Num anedotário que ainda está por
inventar, encontraremos um pedaço de literatura apócrifa que narra de forma pouco
ortodoxa o episódio em que Jesus pergunta aos discípulos «Quem dizem os homens
que eu sou?». Um dos discípulos responde «És João Baptista»; um outro diz «És
Elias»; Pedro confessa a fé da Igreja proclamando «És o Cristo, o Filho do Deus
vivo»; e um quarto elemento, um teólogo liberal, estranho à literatura
canónica, toma palavra e declara: «És uma lenda». Este poderia muito bem ser um
trecho de um evangelho dos modernos.
Uma lenda é uma narrativa de
proporções épicas, com dotes de encantar ou de atemorizar, mas declaradamente
falsa. É um produto da imaginação humana, que encontra prazer em transpor os
limiares da realidade para se aventurar no mundo dos possíveis. Na raiz da
lenda pode estar um facto, um acontecimento real, narrado por sucessivas
gerações que o embelezaram e engrandeceram até assumir dimensões mitológicas. Estas
lendas são a seiva de muitas religiões – há mesmo quem afirme que são a fonte
de toda a religião. A religião do ocidente, o cristianismo, é para esses uma
mitologia não diferente das mitologias orientais, e a sua lenda é a lenda de
Jesus, o Homem-Deus.
Este ponto de vista, popularizado
por documentários como Zeitgeist e
apresentada de vez em quando por certos apologetas do ateísmo como a explicação
mais razoável da origem do fenómeno cristão[1], começou
a ser elaborado com alguma seriedade no último quartel do século dezanove nas
fileiras dos historiadores e teólogos protestantes, por aquela que é designada
como escola da História das Religiões[2]. A tese
principal desta escola consiste em negar que o cristianismo tenha alguma coisa
de único ou original, porque é antes uma amálgama de elementos originários de
mitologias da Babilónia, do Egipto e da Pérsia.

☆ ☆ ☆

INSTRUÇÕES DA TAREFA >>
Transcreva, do texto sobre a lenda de Jesus, o trecho que começa nas palavras "Num anedotário que" e termina em "evangelho dos modernos.", sem alterar nada.

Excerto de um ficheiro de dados
☆ ☆ ☆

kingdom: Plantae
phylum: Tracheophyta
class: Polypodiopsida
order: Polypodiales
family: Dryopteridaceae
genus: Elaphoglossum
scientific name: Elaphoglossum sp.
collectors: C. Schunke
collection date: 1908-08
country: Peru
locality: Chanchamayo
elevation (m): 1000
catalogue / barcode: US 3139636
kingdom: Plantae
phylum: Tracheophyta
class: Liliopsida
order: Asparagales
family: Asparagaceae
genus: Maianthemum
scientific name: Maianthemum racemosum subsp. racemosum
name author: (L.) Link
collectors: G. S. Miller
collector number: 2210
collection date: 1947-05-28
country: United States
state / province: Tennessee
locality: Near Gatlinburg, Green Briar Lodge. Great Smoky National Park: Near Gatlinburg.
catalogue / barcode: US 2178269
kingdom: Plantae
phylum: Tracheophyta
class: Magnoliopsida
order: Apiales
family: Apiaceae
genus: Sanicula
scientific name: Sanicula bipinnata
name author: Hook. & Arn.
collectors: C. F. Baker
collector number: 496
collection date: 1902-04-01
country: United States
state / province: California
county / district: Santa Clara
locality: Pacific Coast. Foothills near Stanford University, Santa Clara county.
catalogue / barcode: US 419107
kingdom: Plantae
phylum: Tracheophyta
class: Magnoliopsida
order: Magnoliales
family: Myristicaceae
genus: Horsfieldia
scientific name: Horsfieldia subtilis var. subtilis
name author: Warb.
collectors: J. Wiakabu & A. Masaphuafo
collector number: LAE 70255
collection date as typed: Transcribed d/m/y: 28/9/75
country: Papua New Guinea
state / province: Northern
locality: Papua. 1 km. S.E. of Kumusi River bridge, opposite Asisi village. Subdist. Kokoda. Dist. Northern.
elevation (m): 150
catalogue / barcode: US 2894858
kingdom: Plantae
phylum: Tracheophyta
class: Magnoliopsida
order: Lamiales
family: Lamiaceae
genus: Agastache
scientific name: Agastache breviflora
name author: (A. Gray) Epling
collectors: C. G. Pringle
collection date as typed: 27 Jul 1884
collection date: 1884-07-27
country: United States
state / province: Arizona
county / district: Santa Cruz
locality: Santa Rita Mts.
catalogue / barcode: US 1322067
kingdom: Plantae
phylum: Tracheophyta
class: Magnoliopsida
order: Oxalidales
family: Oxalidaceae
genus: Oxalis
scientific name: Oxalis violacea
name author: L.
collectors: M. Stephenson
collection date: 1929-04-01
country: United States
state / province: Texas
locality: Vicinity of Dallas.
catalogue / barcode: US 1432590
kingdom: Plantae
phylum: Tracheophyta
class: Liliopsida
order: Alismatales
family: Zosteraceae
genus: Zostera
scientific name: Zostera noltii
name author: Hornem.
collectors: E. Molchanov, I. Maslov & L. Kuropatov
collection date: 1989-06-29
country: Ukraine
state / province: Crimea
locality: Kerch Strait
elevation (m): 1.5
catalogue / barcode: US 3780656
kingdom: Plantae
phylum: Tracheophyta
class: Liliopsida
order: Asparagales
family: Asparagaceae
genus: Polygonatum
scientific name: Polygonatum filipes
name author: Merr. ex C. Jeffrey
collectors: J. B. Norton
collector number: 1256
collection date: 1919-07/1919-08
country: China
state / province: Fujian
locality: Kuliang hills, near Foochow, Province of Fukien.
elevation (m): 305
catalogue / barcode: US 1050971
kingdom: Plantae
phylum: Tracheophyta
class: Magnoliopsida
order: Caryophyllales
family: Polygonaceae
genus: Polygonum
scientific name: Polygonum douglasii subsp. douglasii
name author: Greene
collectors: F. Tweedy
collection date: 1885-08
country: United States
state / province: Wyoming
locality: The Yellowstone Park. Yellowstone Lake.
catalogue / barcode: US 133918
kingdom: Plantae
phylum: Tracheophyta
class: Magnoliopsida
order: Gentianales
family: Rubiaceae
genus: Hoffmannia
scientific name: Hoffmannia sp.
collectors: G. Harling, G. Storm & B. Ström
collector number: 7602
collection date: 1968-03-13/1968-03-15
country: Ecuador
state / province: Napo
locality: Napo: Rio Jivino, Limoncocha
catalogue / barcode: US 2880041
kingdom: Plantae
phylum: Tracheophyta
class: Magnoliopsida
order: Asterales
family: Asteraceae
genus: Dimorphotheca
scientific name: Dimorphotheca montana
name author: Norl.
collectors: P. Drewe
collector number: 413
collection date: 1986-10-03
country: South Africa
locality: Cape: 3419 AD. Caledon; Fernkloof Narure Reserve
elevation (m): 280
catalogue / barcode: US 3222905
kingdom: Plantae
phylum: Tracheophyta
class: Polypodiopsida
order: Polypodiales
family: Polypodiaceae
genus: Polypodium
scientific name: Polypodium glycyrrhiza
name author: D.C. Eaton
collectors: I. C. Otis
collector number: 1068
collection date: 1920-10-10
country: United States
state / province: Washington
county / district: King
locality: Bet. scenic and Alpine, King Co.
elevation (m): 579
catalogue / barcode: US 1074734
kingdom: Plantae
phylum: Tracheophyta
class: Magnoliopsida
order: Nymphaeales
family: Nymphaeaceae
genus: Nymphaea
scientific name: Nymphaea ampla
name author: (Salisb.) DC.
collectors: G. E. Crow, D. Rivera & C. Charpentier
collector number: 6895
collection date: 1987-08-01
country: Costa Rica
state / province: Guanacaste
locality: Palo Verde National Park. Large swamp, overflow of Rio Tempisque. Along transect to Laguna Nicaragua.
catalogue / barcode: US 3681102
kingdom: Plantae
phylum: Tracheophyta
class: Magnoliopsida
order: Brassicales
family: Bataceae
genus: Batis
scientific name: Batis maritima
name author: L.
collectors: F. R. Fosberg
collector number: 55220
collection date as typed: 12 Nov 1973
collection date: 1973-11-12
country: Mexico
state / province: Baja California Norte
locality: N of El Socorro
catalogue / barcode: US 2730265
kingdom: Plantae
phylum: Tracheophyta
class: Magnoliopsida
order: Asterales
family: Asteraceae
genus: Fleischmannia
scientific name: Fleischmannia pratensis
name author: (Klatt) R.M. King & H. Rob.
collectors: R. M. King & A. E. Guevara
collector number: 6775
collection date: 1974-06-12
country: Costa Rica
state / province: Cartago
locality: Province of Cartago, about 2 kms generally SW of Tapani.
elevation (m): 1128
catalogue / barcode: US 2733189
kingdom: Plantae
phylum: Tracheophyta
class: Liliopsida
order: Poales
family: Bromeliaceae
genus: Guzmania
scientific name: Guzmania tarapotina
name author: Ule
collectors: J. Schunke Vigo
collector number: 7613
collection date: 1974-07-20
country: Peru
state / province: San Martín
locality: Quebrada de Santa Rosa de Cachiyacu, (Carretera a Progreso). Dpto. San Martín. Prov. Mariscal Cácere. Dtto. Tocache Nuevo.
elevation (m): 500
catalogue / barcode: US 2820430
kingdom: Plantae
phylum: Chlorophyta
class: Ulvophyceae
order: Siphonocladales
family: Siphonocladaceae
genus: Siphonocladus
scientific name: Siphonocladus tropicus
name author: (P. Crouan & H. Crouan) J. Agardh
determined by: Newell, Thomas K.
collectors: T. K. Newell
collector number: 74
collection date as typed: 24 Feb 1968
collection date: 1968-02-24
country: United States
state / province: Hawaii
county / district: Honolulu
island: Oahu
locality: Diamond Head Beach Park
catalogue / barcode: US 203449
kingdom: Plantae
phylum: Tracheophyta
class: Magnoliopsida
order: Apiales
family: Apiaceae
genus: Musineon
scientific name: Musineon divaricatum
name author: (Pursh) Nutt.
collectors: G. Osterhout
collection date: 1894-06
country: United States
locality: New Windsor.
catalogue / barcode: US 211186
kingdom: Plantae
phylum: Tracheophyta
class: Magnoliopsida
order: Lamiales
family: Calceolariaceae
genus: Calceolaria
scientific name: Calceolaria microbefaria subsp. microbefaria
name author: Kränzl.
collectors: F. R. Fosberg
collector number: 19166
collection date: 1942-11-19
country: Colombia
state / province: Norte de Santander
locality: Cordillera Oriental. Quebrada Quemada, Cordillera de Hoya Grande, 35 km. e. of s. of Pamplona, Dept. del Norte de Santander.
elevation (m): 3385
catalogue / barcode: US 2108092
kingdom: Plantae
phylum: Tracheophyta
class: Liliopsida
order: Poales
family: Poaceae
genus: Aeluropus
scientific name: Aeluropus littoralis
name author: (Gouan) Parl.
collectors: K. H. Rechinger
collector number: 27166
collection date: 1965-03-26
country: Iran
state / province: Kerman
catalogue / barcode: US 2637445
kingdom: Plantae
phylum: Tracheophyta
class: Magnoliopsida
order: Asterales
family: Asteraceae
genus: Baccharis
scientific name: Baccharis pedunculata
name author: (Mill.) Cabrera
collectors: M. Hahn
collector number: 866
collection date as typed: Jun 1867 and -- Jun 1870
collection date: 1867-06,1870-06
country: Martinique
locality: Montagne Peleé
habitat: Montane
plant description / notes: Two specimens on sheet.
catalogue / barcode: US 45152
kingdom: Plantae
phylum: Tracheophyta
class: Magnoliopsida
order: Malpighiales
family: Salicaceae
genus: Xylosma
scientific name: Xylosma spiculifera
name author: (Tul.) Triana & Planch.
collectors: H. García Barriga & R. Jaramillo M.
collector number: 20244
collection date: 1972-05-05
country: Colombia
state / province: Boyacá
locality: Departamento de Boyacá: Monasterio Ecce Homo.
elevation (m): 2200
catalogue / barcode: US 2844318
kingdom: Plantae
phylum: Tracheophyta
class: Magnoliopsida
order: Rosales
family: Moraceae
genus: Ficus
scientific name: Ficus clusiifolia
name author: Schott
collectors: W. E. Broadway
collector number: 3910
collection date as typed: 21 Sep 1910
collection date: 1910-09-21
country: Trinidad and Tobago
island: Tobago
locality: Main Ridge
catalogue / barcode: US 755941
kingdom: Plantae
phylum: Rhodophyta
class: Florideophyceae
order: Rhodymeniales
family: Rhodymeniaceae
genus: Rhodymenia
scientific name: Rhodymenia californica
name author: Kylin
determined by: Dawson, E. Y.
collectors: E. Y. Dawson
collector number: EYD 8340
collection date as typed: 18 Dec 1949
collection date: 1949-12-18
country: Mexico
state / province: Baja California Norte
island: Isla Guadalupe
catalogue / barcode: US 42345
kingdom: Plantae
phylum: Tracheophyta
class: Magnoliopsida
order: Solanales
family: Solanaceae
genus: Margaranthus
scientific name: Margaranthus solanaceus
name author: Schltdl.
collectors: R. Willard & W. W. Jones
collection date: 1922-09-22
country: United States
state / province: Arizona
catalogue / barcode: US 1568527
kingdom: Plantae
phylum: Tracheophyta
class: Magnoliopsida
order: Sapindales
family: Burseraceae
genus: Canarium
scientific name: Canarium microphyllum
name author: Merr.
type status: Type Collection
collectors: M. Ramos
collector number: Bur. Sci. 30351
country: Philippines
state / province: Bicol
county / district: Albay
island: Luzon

☆ ☆ ☆

RESULTADO >>
Num anedotário que ainda está por
inventar, encontraremos um pedaço de literatura apócrifa que narra de forma pouco
ortodoxa o episódio em que Jesus pergunta aos discípulos «Quem dizem os homens
que eu sou?». Um dos discípulos responde «És João Baptista»; um outro diz «És
Elias»; Pedro confessa a fé da Igreja proclamando «És o Cristo, o Filho do Deus
vivo»; e um quarto elemento, um teólogo liberal, estranho à literatura
canónica, toma palavra e declara: «És uma lenda». Este poderia muito bem ser um
trecho de um evangelho dos modernos.